Robertson acknowledged that the rebound will be slower than expected.
“The forecast by most economists was that the supply chain constraints would ease and we would start to see things improve after the first quarter of 2022. Most economists are now pushing that back to the second quarter of 2022 and potentially beyond.
“I say this only to underscore the difficult environment in which we all operate and the fact that war is well and truly beyond our control, but something we obviously have to deal with.”
Robertson said the “benefit” was that he was “extremely confident in New Zealand’s resilience because that’s what we’ve shown through COVID”.
He pointed to the government’s announcement last week that 25 cents per liter of fuel will be cut from petrol taxes and public transport costs will be halved for three months to help ease the financial strain on families. .
“We did this because we recognized there was an immediate spike in the cost of living that was causing significant stress for households,” Robertson said.
Increases in the benefit, minimum wage and tax credits for families in April, as well as the payment for winter energy in May, should also help low-income households.
“We will continue to do these kinds of targeted measures,” Robertson said.
A costly pandemic
The impact of COVID-19 has been extremely costly for New Zealand. The government has taken on more than $120 billion in debt, according to the latest Treasury figures. Much of it, about $20 billion, paid for the wage subsidy program.
Net debt rose from 19% of GDP before the pandemic to 30.1% of GDP at the end of 2021. It is expected to peak at 40.1% of GDP in 2023. Net debt peaked at 54.8 % of GDP in 1992.
However, in comparison, the US and Britain face net debt of around 100% of GDP, so New Zealand is doing relatively well in terms of debt containment.

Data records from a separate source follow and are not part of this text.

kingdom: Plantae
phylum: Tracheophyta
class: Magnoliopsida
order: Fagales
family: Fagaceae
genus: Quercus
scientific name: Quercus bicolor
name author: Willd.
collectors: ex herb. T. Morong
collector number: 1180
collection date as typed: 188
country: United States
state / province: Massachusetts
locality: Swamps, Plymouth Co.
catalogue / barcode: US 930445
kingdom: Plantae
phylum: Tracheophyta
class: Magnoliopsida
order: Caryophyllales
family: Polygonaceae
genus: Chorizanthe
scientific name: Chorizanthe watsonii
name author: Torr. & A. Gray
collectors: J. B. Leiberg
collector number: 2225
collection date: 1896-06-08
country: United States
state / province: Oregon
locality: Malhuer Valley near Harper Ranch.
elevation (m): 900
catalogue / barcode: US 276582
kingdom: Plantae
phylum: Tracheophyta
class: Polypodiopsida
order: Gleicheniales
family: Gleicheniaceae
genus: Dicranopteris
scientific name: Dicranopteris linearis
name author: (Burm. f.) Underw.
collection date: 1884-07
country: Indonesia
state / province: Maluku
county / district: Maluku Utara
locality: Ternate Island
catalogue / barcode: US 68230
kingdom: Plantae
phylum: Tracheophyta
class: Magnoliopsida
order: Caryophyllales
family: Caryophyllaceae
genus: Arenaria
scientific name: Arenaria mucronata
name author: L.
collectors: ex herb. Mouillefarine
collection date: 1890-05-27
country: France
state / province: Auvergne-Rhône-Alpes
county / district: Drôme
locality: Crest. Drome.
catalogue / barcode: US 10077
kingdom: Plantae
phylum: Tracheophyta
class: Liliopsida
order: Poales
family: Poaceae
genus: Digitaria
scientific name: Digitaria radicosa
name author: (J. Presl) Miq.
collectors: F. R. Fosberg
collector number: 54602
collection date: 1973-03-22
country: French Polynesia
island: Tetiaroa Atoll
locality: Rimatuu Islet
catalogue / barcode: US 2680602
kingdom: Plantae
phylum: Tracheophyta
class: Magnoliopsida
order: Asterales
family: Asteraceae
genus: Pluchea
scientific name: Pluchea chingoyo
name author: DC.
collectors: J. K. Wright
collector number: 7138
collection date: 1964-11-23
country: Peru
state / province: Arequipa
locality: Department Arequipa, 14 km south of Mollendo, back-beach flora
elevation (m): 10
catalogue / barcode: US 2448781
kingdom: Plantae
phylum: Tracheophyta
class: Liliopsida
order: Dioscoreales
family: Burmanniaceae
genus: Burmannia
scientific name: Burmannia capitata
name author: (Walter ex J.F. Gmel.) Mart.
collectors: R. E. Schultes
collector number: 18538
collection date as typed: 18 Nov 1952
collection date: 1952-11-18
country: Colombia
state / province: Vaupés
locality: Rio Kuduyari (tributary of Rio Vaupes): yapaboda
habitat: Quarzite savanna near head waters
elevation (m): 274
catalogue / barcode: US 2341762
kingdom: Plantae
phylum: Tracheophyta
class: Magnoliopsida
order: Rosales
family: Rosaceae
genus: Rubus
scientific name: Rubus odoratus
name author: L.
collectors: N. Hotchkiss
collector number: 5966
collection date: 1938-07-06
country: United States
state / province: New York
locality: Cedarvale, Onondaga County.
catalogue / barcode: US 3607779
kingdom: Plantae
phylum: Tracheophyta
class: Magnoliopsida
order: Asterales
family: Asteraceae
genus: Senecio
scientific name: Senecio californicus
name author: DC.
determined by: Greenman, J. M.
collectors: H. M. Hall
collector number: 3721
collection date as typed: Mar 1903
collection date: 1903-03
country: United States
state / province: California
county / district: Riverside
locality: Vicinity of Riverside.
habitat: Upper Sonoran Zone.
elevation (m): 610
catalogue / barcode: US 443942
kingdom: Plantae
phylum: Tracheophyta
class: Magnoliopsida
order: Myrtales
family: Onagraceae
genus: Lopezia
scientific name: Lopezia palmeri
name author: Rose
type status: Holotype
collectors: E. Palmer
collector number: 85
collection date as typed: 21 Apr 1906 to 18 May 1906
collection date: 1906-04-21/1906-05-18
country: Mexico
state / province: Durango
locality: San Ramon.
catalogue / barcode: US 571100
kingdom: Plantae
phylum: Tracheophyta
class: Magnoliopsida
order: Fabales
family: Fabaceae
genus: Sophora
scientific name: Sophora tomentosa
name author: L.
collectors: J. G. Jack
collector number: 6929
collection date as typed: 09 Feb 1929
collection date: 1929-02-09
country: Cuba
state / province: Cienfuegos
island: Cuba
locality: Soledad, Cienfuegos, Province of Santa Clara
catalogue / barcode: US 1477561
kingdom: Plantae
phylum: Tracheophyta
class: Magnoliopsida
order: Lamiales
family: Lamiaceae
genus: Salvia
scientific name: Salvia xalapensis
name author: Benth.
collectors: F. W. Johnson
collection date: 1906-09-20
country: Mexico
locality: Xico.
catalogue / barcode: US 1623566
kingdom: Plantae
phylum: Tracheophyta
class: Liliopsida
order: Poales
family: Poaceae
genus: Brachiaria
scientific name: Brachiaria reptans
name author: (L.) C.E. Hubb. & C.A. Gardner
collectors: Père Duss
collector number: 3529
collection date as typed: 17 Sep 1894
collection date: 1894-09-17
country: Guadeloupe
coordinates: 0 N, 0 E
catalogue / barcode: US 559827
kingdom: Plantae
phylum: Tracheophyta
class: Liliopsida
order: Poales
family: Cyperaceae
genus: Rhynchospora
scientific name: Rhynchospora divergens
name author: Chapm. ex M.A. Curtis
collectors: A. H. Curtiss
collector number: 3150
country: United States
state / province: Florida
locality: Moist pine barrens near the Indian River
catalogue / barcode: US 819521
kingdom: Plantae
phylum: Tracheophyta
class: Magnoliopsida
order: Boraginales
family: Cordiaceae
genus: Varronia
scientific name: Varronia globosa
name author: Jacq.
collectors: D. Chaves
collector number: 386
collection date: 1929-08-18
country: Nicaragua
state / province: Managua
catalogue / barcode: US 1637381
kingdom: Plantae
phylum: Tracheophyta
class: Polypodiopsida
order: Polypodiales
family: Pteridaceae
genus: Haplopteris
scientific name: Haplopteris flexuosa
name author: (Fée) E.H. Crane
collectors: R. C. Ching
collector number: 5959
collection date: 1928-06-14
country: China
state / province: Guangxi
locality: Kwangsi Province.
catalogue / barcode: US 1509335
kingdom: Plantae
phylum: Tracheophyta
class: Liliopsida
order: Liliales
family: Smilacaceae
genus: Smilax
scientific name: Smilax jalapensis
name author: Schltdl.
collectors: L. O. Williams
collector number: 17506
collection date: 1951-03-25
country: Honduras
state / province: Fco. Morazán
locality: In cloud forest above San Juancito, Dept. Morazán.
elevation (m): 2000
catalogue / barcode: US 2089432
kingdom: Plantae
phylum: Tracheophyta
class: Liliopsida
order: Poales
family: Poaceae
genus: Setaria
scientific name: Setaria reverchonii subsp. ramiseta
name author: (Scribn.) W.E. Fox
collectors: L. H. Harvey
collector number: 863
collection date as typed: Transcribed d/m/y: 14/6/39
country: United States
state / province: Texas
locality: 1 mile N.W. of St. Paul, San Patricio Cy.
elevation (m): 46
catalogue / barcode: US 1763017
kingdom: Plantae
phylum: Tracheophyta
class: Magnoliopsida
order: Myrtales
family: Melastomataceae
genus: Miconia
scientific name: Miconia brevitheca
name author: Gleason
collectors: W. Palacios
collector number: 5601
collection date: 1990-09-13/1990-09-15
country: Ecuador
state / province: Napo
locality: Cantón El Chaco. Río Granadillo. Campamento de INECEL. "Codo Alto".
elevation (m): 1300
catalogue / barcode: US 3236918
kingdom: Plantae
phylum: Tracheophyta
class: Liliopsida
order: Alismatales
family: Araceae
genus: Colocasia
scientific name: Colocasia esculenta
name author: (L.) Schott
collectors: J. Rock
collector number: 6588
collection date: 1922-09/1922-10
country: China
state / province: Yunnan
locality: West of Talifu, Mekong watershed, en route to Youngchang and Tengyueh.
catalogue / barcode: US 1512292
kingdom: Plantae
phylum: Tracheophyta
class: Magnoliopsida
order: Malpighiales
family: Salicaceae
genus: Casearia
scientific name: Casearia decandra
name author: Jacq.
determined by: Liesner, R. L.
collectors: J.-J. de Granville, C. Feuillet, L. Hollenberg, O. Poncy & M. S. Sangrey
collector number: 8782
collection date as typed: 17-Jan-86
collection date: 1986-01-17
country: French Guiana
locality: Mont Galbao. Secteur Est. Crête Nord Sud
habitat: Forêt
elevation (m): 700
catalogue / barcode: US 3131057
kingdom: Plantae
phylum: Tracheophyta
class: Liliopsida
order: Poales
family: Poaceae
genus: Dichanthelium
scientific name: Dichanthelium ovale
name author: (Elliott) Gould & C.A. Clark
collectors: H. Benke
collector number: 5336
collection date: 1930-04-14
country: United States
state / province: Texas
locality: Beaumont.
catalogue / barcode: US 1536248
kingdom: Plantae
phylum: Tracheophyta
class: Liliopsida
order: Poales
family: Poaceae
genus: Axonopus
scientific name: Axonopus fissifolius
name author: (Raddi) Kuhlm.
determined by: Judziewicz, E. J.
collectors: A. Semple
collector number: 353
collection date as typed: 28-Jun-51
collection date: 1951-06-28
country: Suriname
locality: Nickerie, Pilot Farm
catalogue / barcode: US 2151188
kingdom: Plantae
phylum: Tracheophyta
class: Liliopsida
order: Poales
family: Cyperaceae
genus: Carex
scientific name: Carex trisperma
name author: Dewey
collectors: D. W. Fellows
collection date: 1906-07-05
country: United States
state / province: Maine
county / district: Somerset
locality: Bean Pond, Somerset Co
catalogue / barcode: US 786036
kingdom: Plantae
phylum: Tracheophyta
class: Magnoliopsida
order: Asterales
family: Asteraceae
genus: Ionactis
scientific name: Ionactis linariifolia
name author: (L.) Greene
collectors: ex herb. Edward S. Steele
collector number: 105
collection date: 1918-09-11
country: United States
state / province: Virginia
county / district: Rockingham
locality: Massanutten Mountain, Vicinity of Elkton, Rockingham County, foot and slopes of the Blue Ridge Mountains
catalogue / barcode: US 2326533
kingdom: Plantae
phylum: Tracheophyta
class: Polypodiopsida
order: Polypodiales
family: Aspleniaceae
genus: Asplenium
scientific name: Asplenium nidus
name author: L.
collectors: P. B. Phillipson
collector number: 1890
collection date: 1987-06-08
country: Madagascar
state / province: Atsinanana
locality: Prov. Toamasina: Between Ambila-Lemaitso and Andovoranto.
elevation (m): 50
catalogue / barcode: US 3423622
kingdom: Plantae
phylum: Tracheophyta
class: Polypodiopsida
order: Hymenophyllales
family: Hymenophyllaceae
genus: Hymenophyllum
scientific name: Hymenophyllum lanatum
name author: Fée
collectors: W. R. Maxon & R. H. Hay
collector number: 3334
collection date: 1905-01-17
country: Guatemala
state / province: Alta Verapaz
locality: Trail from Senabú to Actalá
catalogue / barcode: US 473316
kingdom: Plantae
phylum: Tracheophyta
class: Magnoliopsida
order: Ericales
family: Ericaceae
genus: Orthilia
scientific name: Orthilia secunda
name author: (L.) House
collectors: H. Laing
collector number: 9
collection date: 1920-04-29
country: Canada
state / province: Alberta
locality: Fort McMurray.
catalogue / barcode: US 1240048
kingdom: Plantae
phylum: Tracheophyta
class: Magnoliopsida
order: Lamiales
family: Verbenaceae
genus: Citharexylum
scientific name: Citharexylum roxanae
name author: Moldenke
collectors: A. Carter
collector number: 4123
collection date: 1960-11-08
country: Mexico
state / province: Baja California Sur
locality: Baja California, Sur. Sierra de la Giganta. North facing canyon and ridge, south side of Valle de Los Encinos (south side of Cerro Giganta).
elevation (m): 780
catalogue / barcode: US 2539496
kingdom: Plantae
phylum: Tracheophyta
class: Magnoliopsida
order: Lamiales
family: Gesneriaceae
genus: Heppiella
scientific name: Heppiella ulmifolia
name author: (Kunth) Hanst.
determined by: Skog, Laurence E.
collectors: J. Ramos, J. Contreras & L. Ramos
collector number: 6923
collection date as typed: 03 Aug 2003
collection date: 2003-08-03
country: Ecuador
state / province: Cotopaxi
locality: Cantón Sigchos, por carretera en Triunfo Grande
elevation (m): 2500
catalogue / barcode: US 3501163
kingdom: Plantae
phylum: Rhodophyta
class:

The government also collects a considerable amount of taxes. The Treasury’s March update shows tax receipts topped forecast by $1.4 billion at $59.7 billion, due to better-than-expected corporate profits and a weak job market solid.
Treasury Secretary Dr Caralee McLiesh said on Monday that “the strength of the government’s balance sheet before the COVID-19 pandemic has enabled the government to support the wellbeing of New Zealanders through an extraordinary shock.”
“New Zealand’s fiscal response has been large by international standards,” she said, but “this response has been key to minimizing unemployment, supporting rapid economic recovery and preventing longer-lasting damage to the economy. quality of life”.
The Treasury considers that net debt “continues to remain within prudent levels”.